What to do? How to handle this delicate situation? It is very important for the new mom to choose sources of information wisely, since this vulnerability threatens to cut her off from her mom instincts.

Any mother truly knows her baby best. She spends the most time with her offspring and has a special bond. It is a true shame if any person in the circle of the mom wants to influence her beyond caring and supportive fact-providing.

Any mother might remember the moment she spoke up for the first time against some well-meaning advice giver or some mainstream, treatment selling doctor appearing to shame her. That is the moment she truly became a mother. This means taking as much as possible, reviewing all the facts to her own understanding of the situation, the baby, as well as her own life experiences, and then making a decision.

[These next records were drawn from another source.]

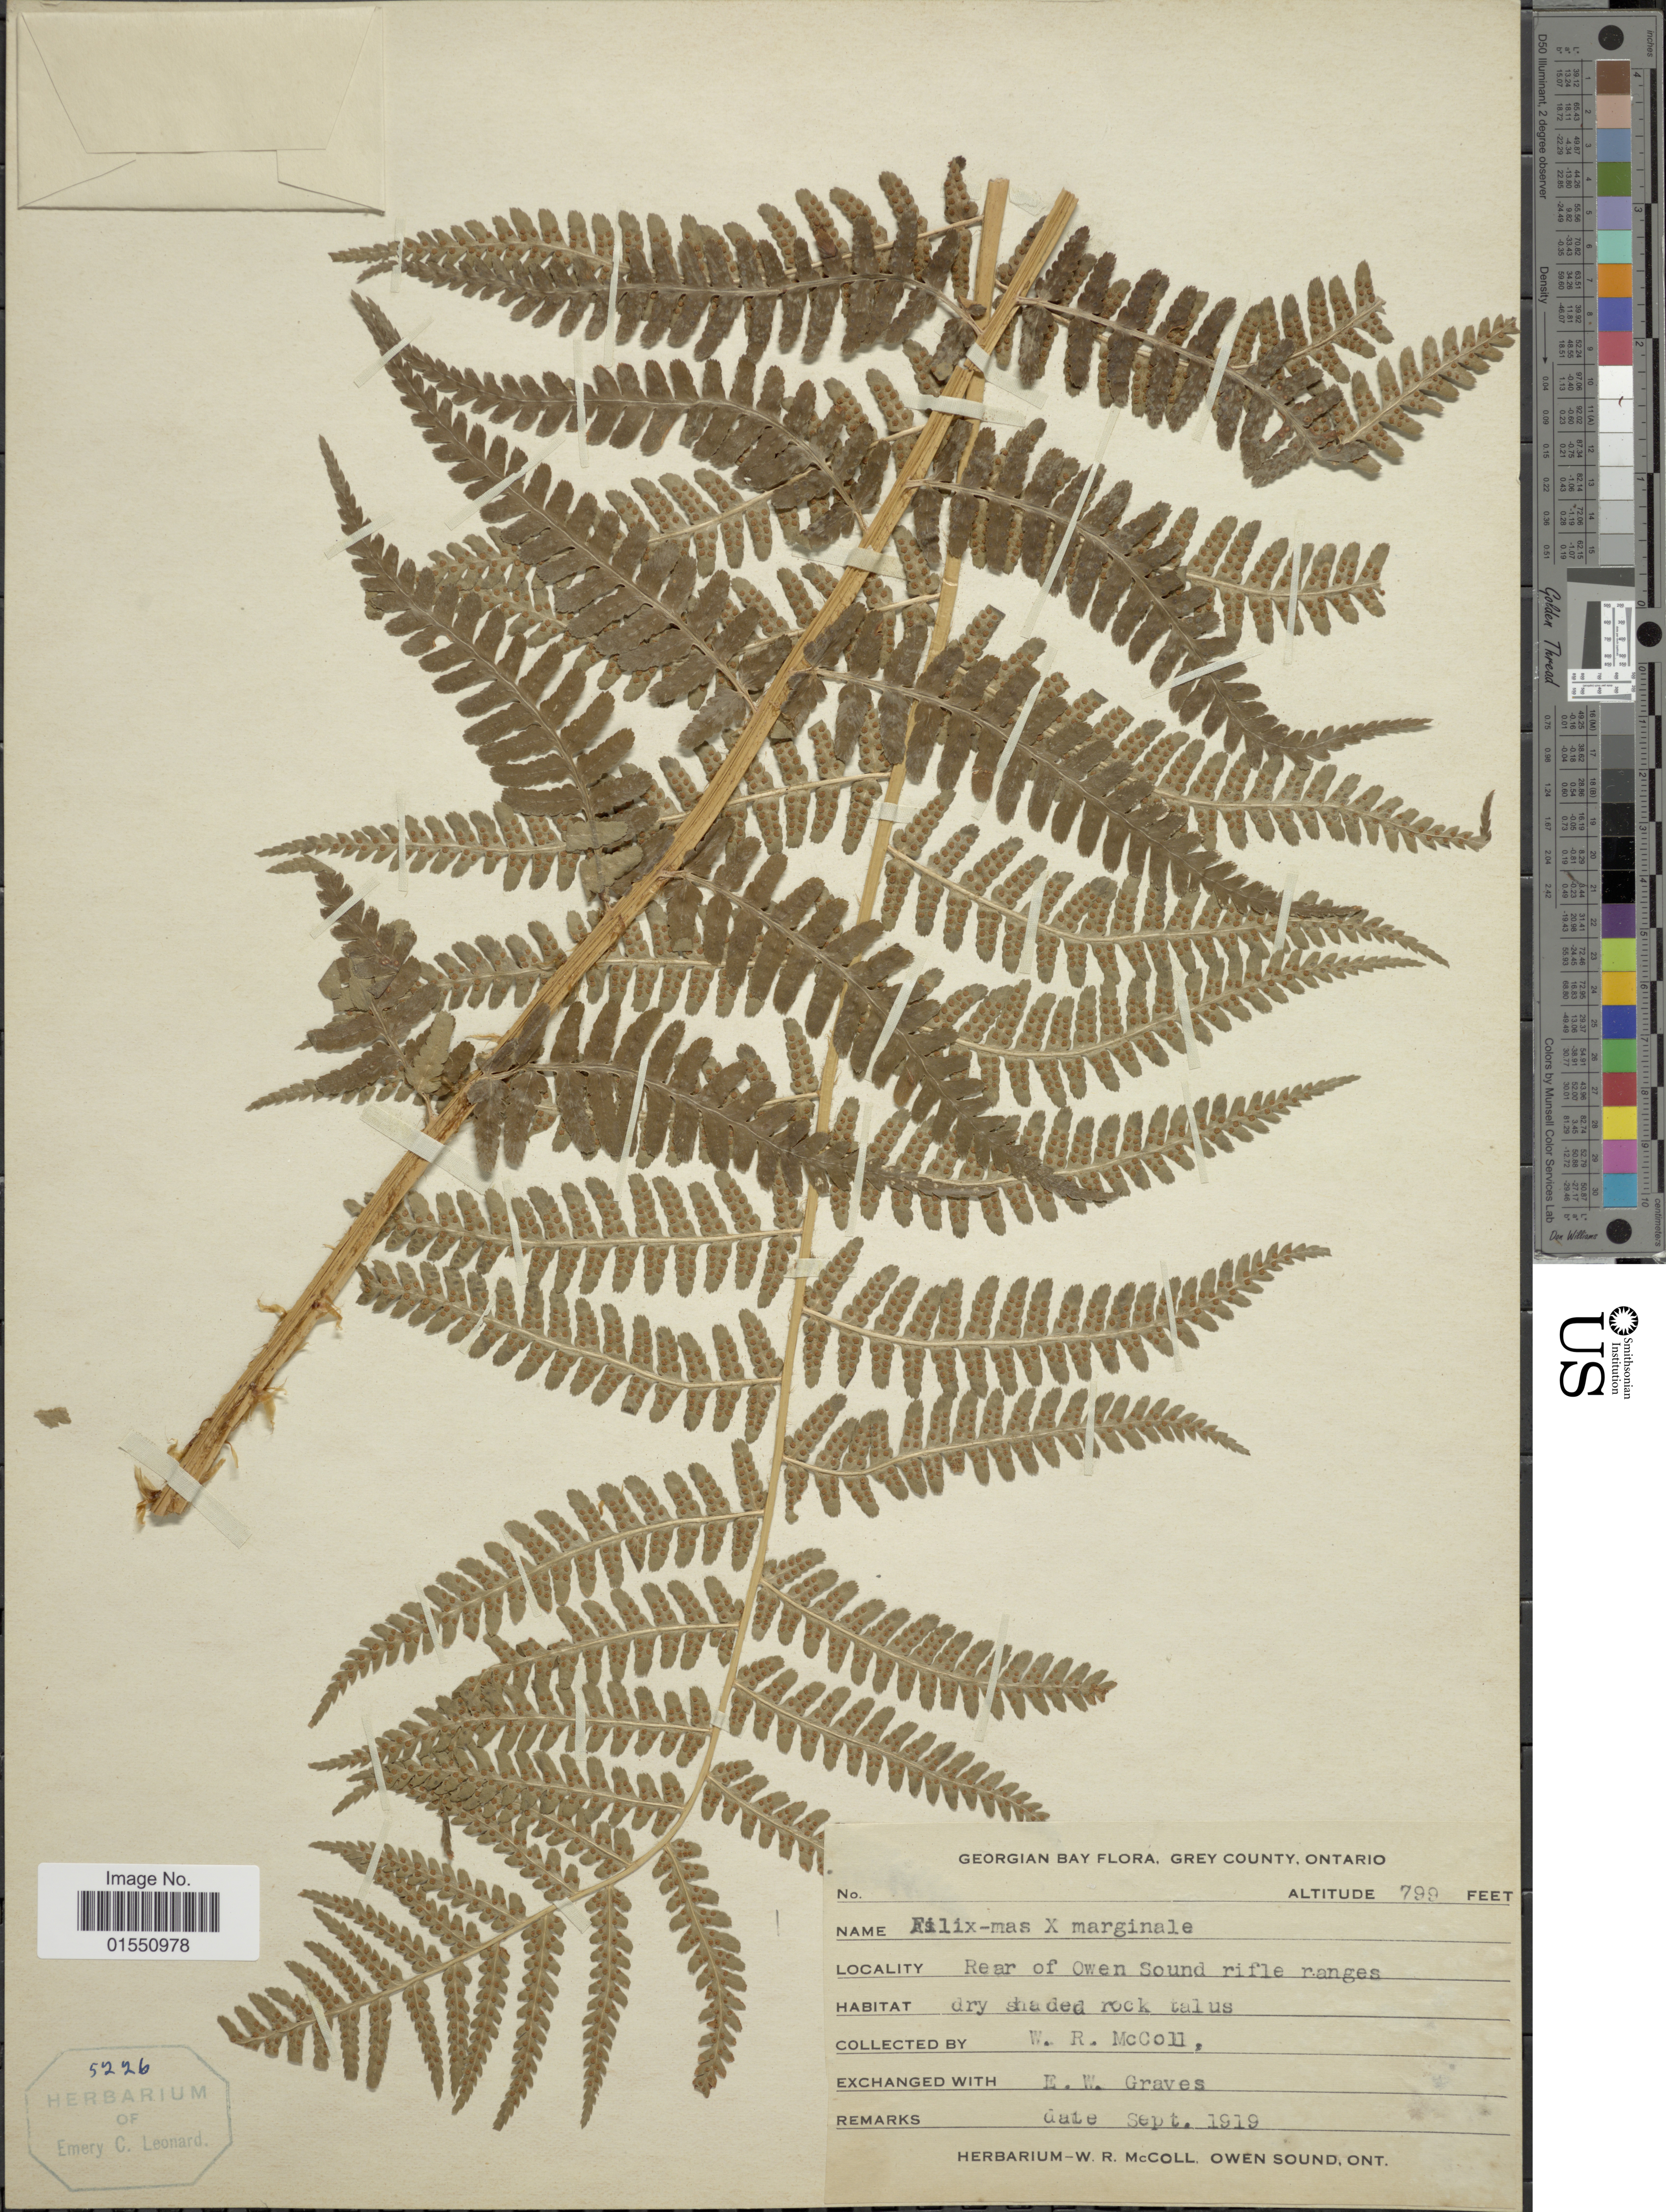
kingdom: Plantae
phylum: Tracheophyta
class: Polypodiopsida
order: Polypodiales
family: Dryopteridaceae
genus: Dryopteris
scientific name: Dryopteris filix-mas x D. marginalis (L.) A. Gray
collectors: E. Graves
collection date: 1919-09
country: Canada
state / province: Ontario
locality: Georgian Bay Flora, Grey County. Rear of Owen Sound rifle ranges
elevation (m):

It is excruciating to have to make so many decisions for another little person that she loves so much, way beyond the love for herself. We decide for ourselves and are ready to put up with the consequences. But having our baby live with the consequences of our decisions can be an incredibly difficult experience, especially if the outcome is not as we had hoped. We decide and our innocent child pays. That does not seem fair, but it is part of being a mother and of raising a child.

What can be applied to other situations as well is for the new mom (or anyone in a new situation who is vulnerable to criticism and unsolicited advice) is to make sure to stay connected with oneself and with the situation at hand, and the overall desired outcome or goal. So if you are an experienced “old timer” and encounter an absolute beginner, please, don´t give unsolicited advice. At most, ask ahead if an observation or piece of advice would be appreciated.

If the answer is no, respect the answer. Keep the piece of wisdom to yourself and instead return to enjoy the person and the situation. Remember to leave room for the beginner to grow. By respecting the individual’s space, it leaves the door open for them to get support from you in their own time, when they are ready. We all can learn from each other, but shaming and belittling will certainly not lead to learning or improvement.

It is worth the exercise in restraint to allow the “rookie” to face her own fears and stay connected to her own intuition. This same intuition will let us know when we need to seek advice – and from whom.